New analysis by northern universities – including The University of Manchester – shows a larger increase in COVID-19 deaths, and deaths from all causes, in the north of England compared to the south and indicates the efficacy of lockdown has differed across the UK.

The analysis released today by the northern Health Science Alliance, in collaboration with the NIHR Applied Research Collaborations (ARCs) in the North East & North Cumbria and Greater Manchester, indicates that the lockdown decreased mortality rates much faster in London and South East than in the North East in particular.

That data maps ONS figures on COVID-19 deaths, and deaths from all causes, across the main train lines in England to see how different urban and rural centres performed compared to the national average in the months of March, April and May. Mortality rates in London and the south decreased much faster between April and May than they did in the north. The three regions with the highest COVID-19 mortality in May are all in the north: the North East, the North West, and Yorkshire and the Humber.

Although mortality rates peaked in all areas in April the month by month analysis suggest that the lock down decreased mortality much more effectively in London and the South East than in other parts of the UK which could have implications when looking at local lockdowns to manage further waves of the virus.

Dr Luke Munford from The University of Manchester said: “These data show that the trends in the north are decreasing much slower than the rest of the country.
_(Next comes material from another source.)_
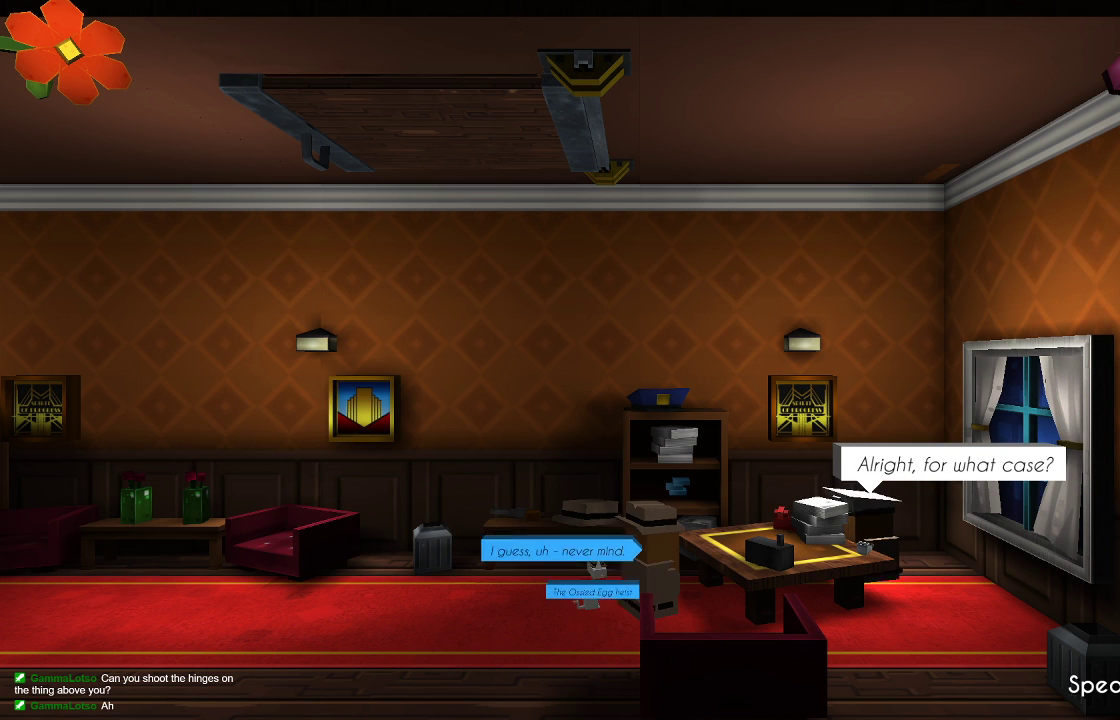
{"buttons": [], "left_stick": "center", "right_stick": "center", "events": []}
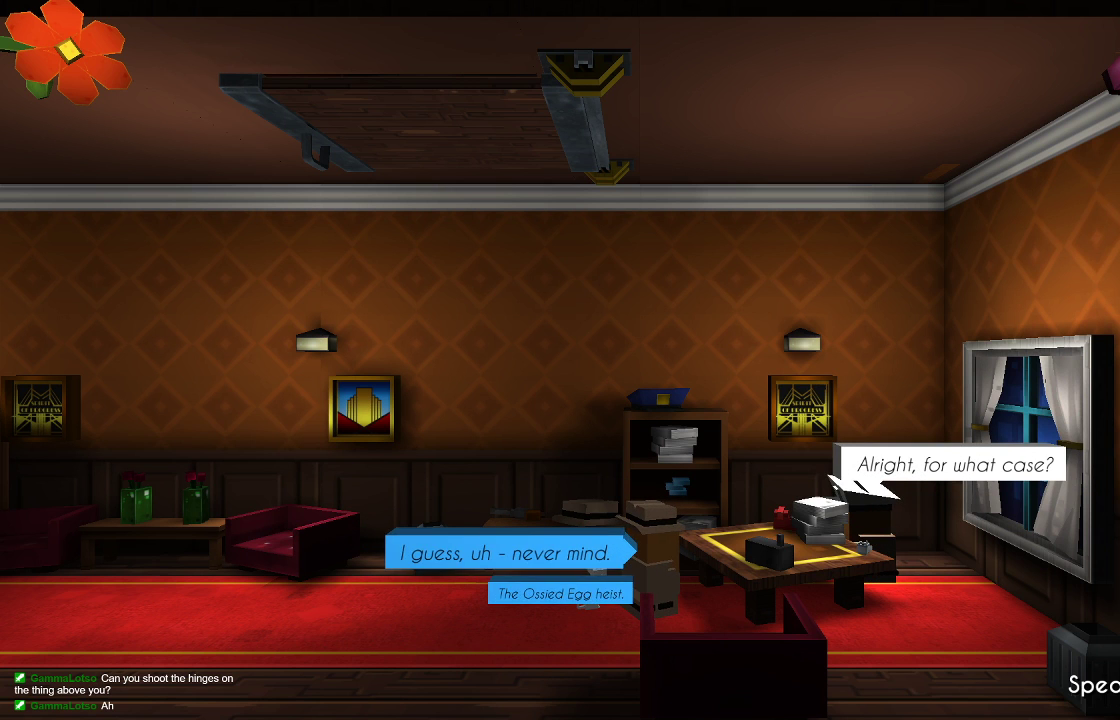
{"buttons": [], "left_stick": "center", "right_stick": "center", "events": [[233, "left_stick", "down"], [400, "left_stick", "center"]]}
In May, the three worst hit regions were all Northern, whereas the three regions with the lowest COVID-19 mortality rates were all southern. All-cause mortality is also much higher in the North. We need to understand why this is; what is different in the North compared to the South?”

Professor Clare Bambra of Newcastle University said: “The pandemic is evolving differently across the north and the South of England. This needs to be taken into account when developing the next stages of our response. We cannot have centralised, one size fits all policies when different regions are at different stages of the pandemic.”

Health Inequalities lead for the Northern Health Science Alliance Hannah Davies said: “These figures add more weight to the negative relationship between health inequalities and COVID-9 they also provide an argument to take a place-based approach to managing outbreaks in different areas.

“Closer investigation into the impact of lockdown measures in different areas of the country could potentially add intelligence to public health management of further waves of the virus.”